Traceback (most recent call last):
File "", line 14, in
File "/home/$nameofsite/build/mysql-python/setup.py", line 17, in
metadata, options = get_config()
File "setup_posix.py", line 43, in get_config
libs = mysql_config("libs_r")
File "setup_posix.py", line 25, in mysql_config
raise EnvironmentError("%s not found" % (mysql_config.path,))
EnvironmentError: mysql_config not found
----------------------------------------
Command python setup.py egg_info failed with error code 1 in /home/mezz/build/mysql-python
Storing complete log in /root/.pip/pip.log

Now we will update the config to make use of mysql before running the command to set up the database (which will use sqlite by default). As such, open up local_settings.py in your present working dir.

 Set ENGINE to "django.db.backends.mysql",
 Set NAME, USER and PASSWORD to the details of your mysql database (you'll need to create one)
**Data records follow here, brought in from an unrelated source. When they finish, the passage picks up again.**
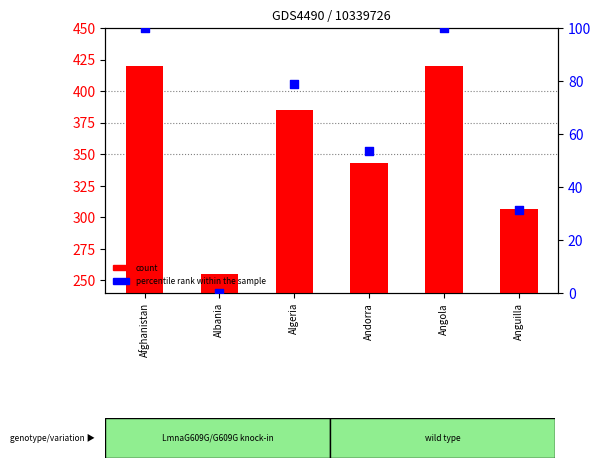

What are all the series names shown in the legend?

count, percentile rank within the sample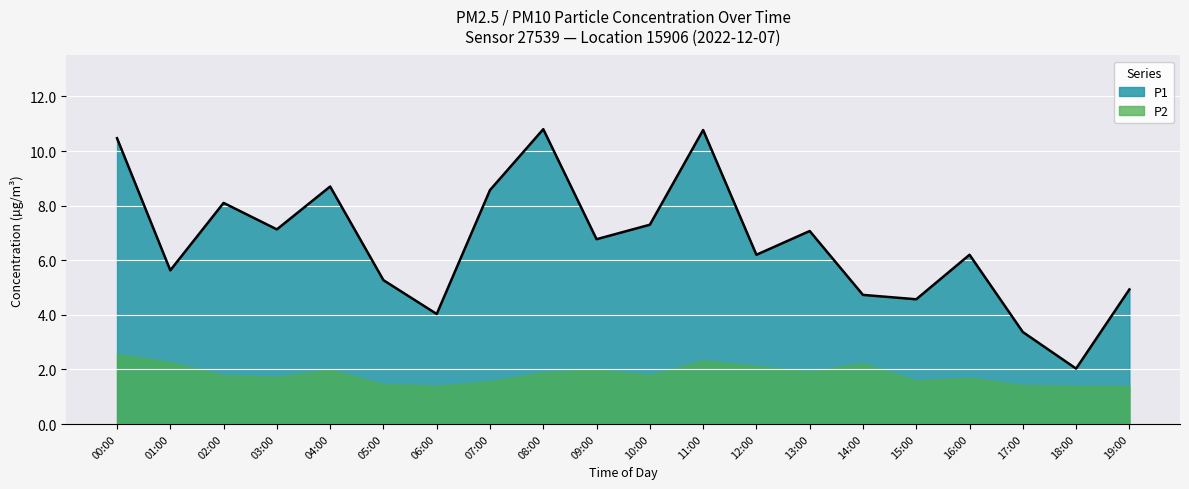

Which category has the lowest value across all series?

18:00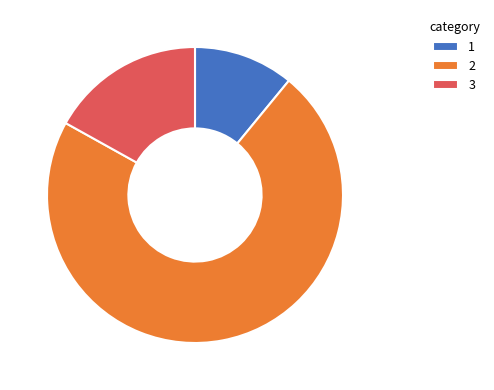

Is the sum of 3 and 2 greater than half?

Yes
You can then leave HOST and PORT empty if it’s a local databae (localhost) and default port. Now we’ll configure Mezzanine to use the database and create all the tables and base install:

 python manage.py createdb --noinput 

You may now run your installation and test that a site is correctly appearing. Append 0.0.0.0:8000 to make it listen on all interfaces (localhost by default) and 8000 to the port of your choosing:

python manage.py runserver 0.0.0.0:8000

Make sure your port is open and you can navigate to “$ipofhost:8000″ in a browser to see the site. Now navigate to:

$ipofhost:8000/admin

And log in with “username: admin, password: default” to access the admin panel to your site.

python manage.py runserver 0.0.0.0:8000 to listen on all interfaces.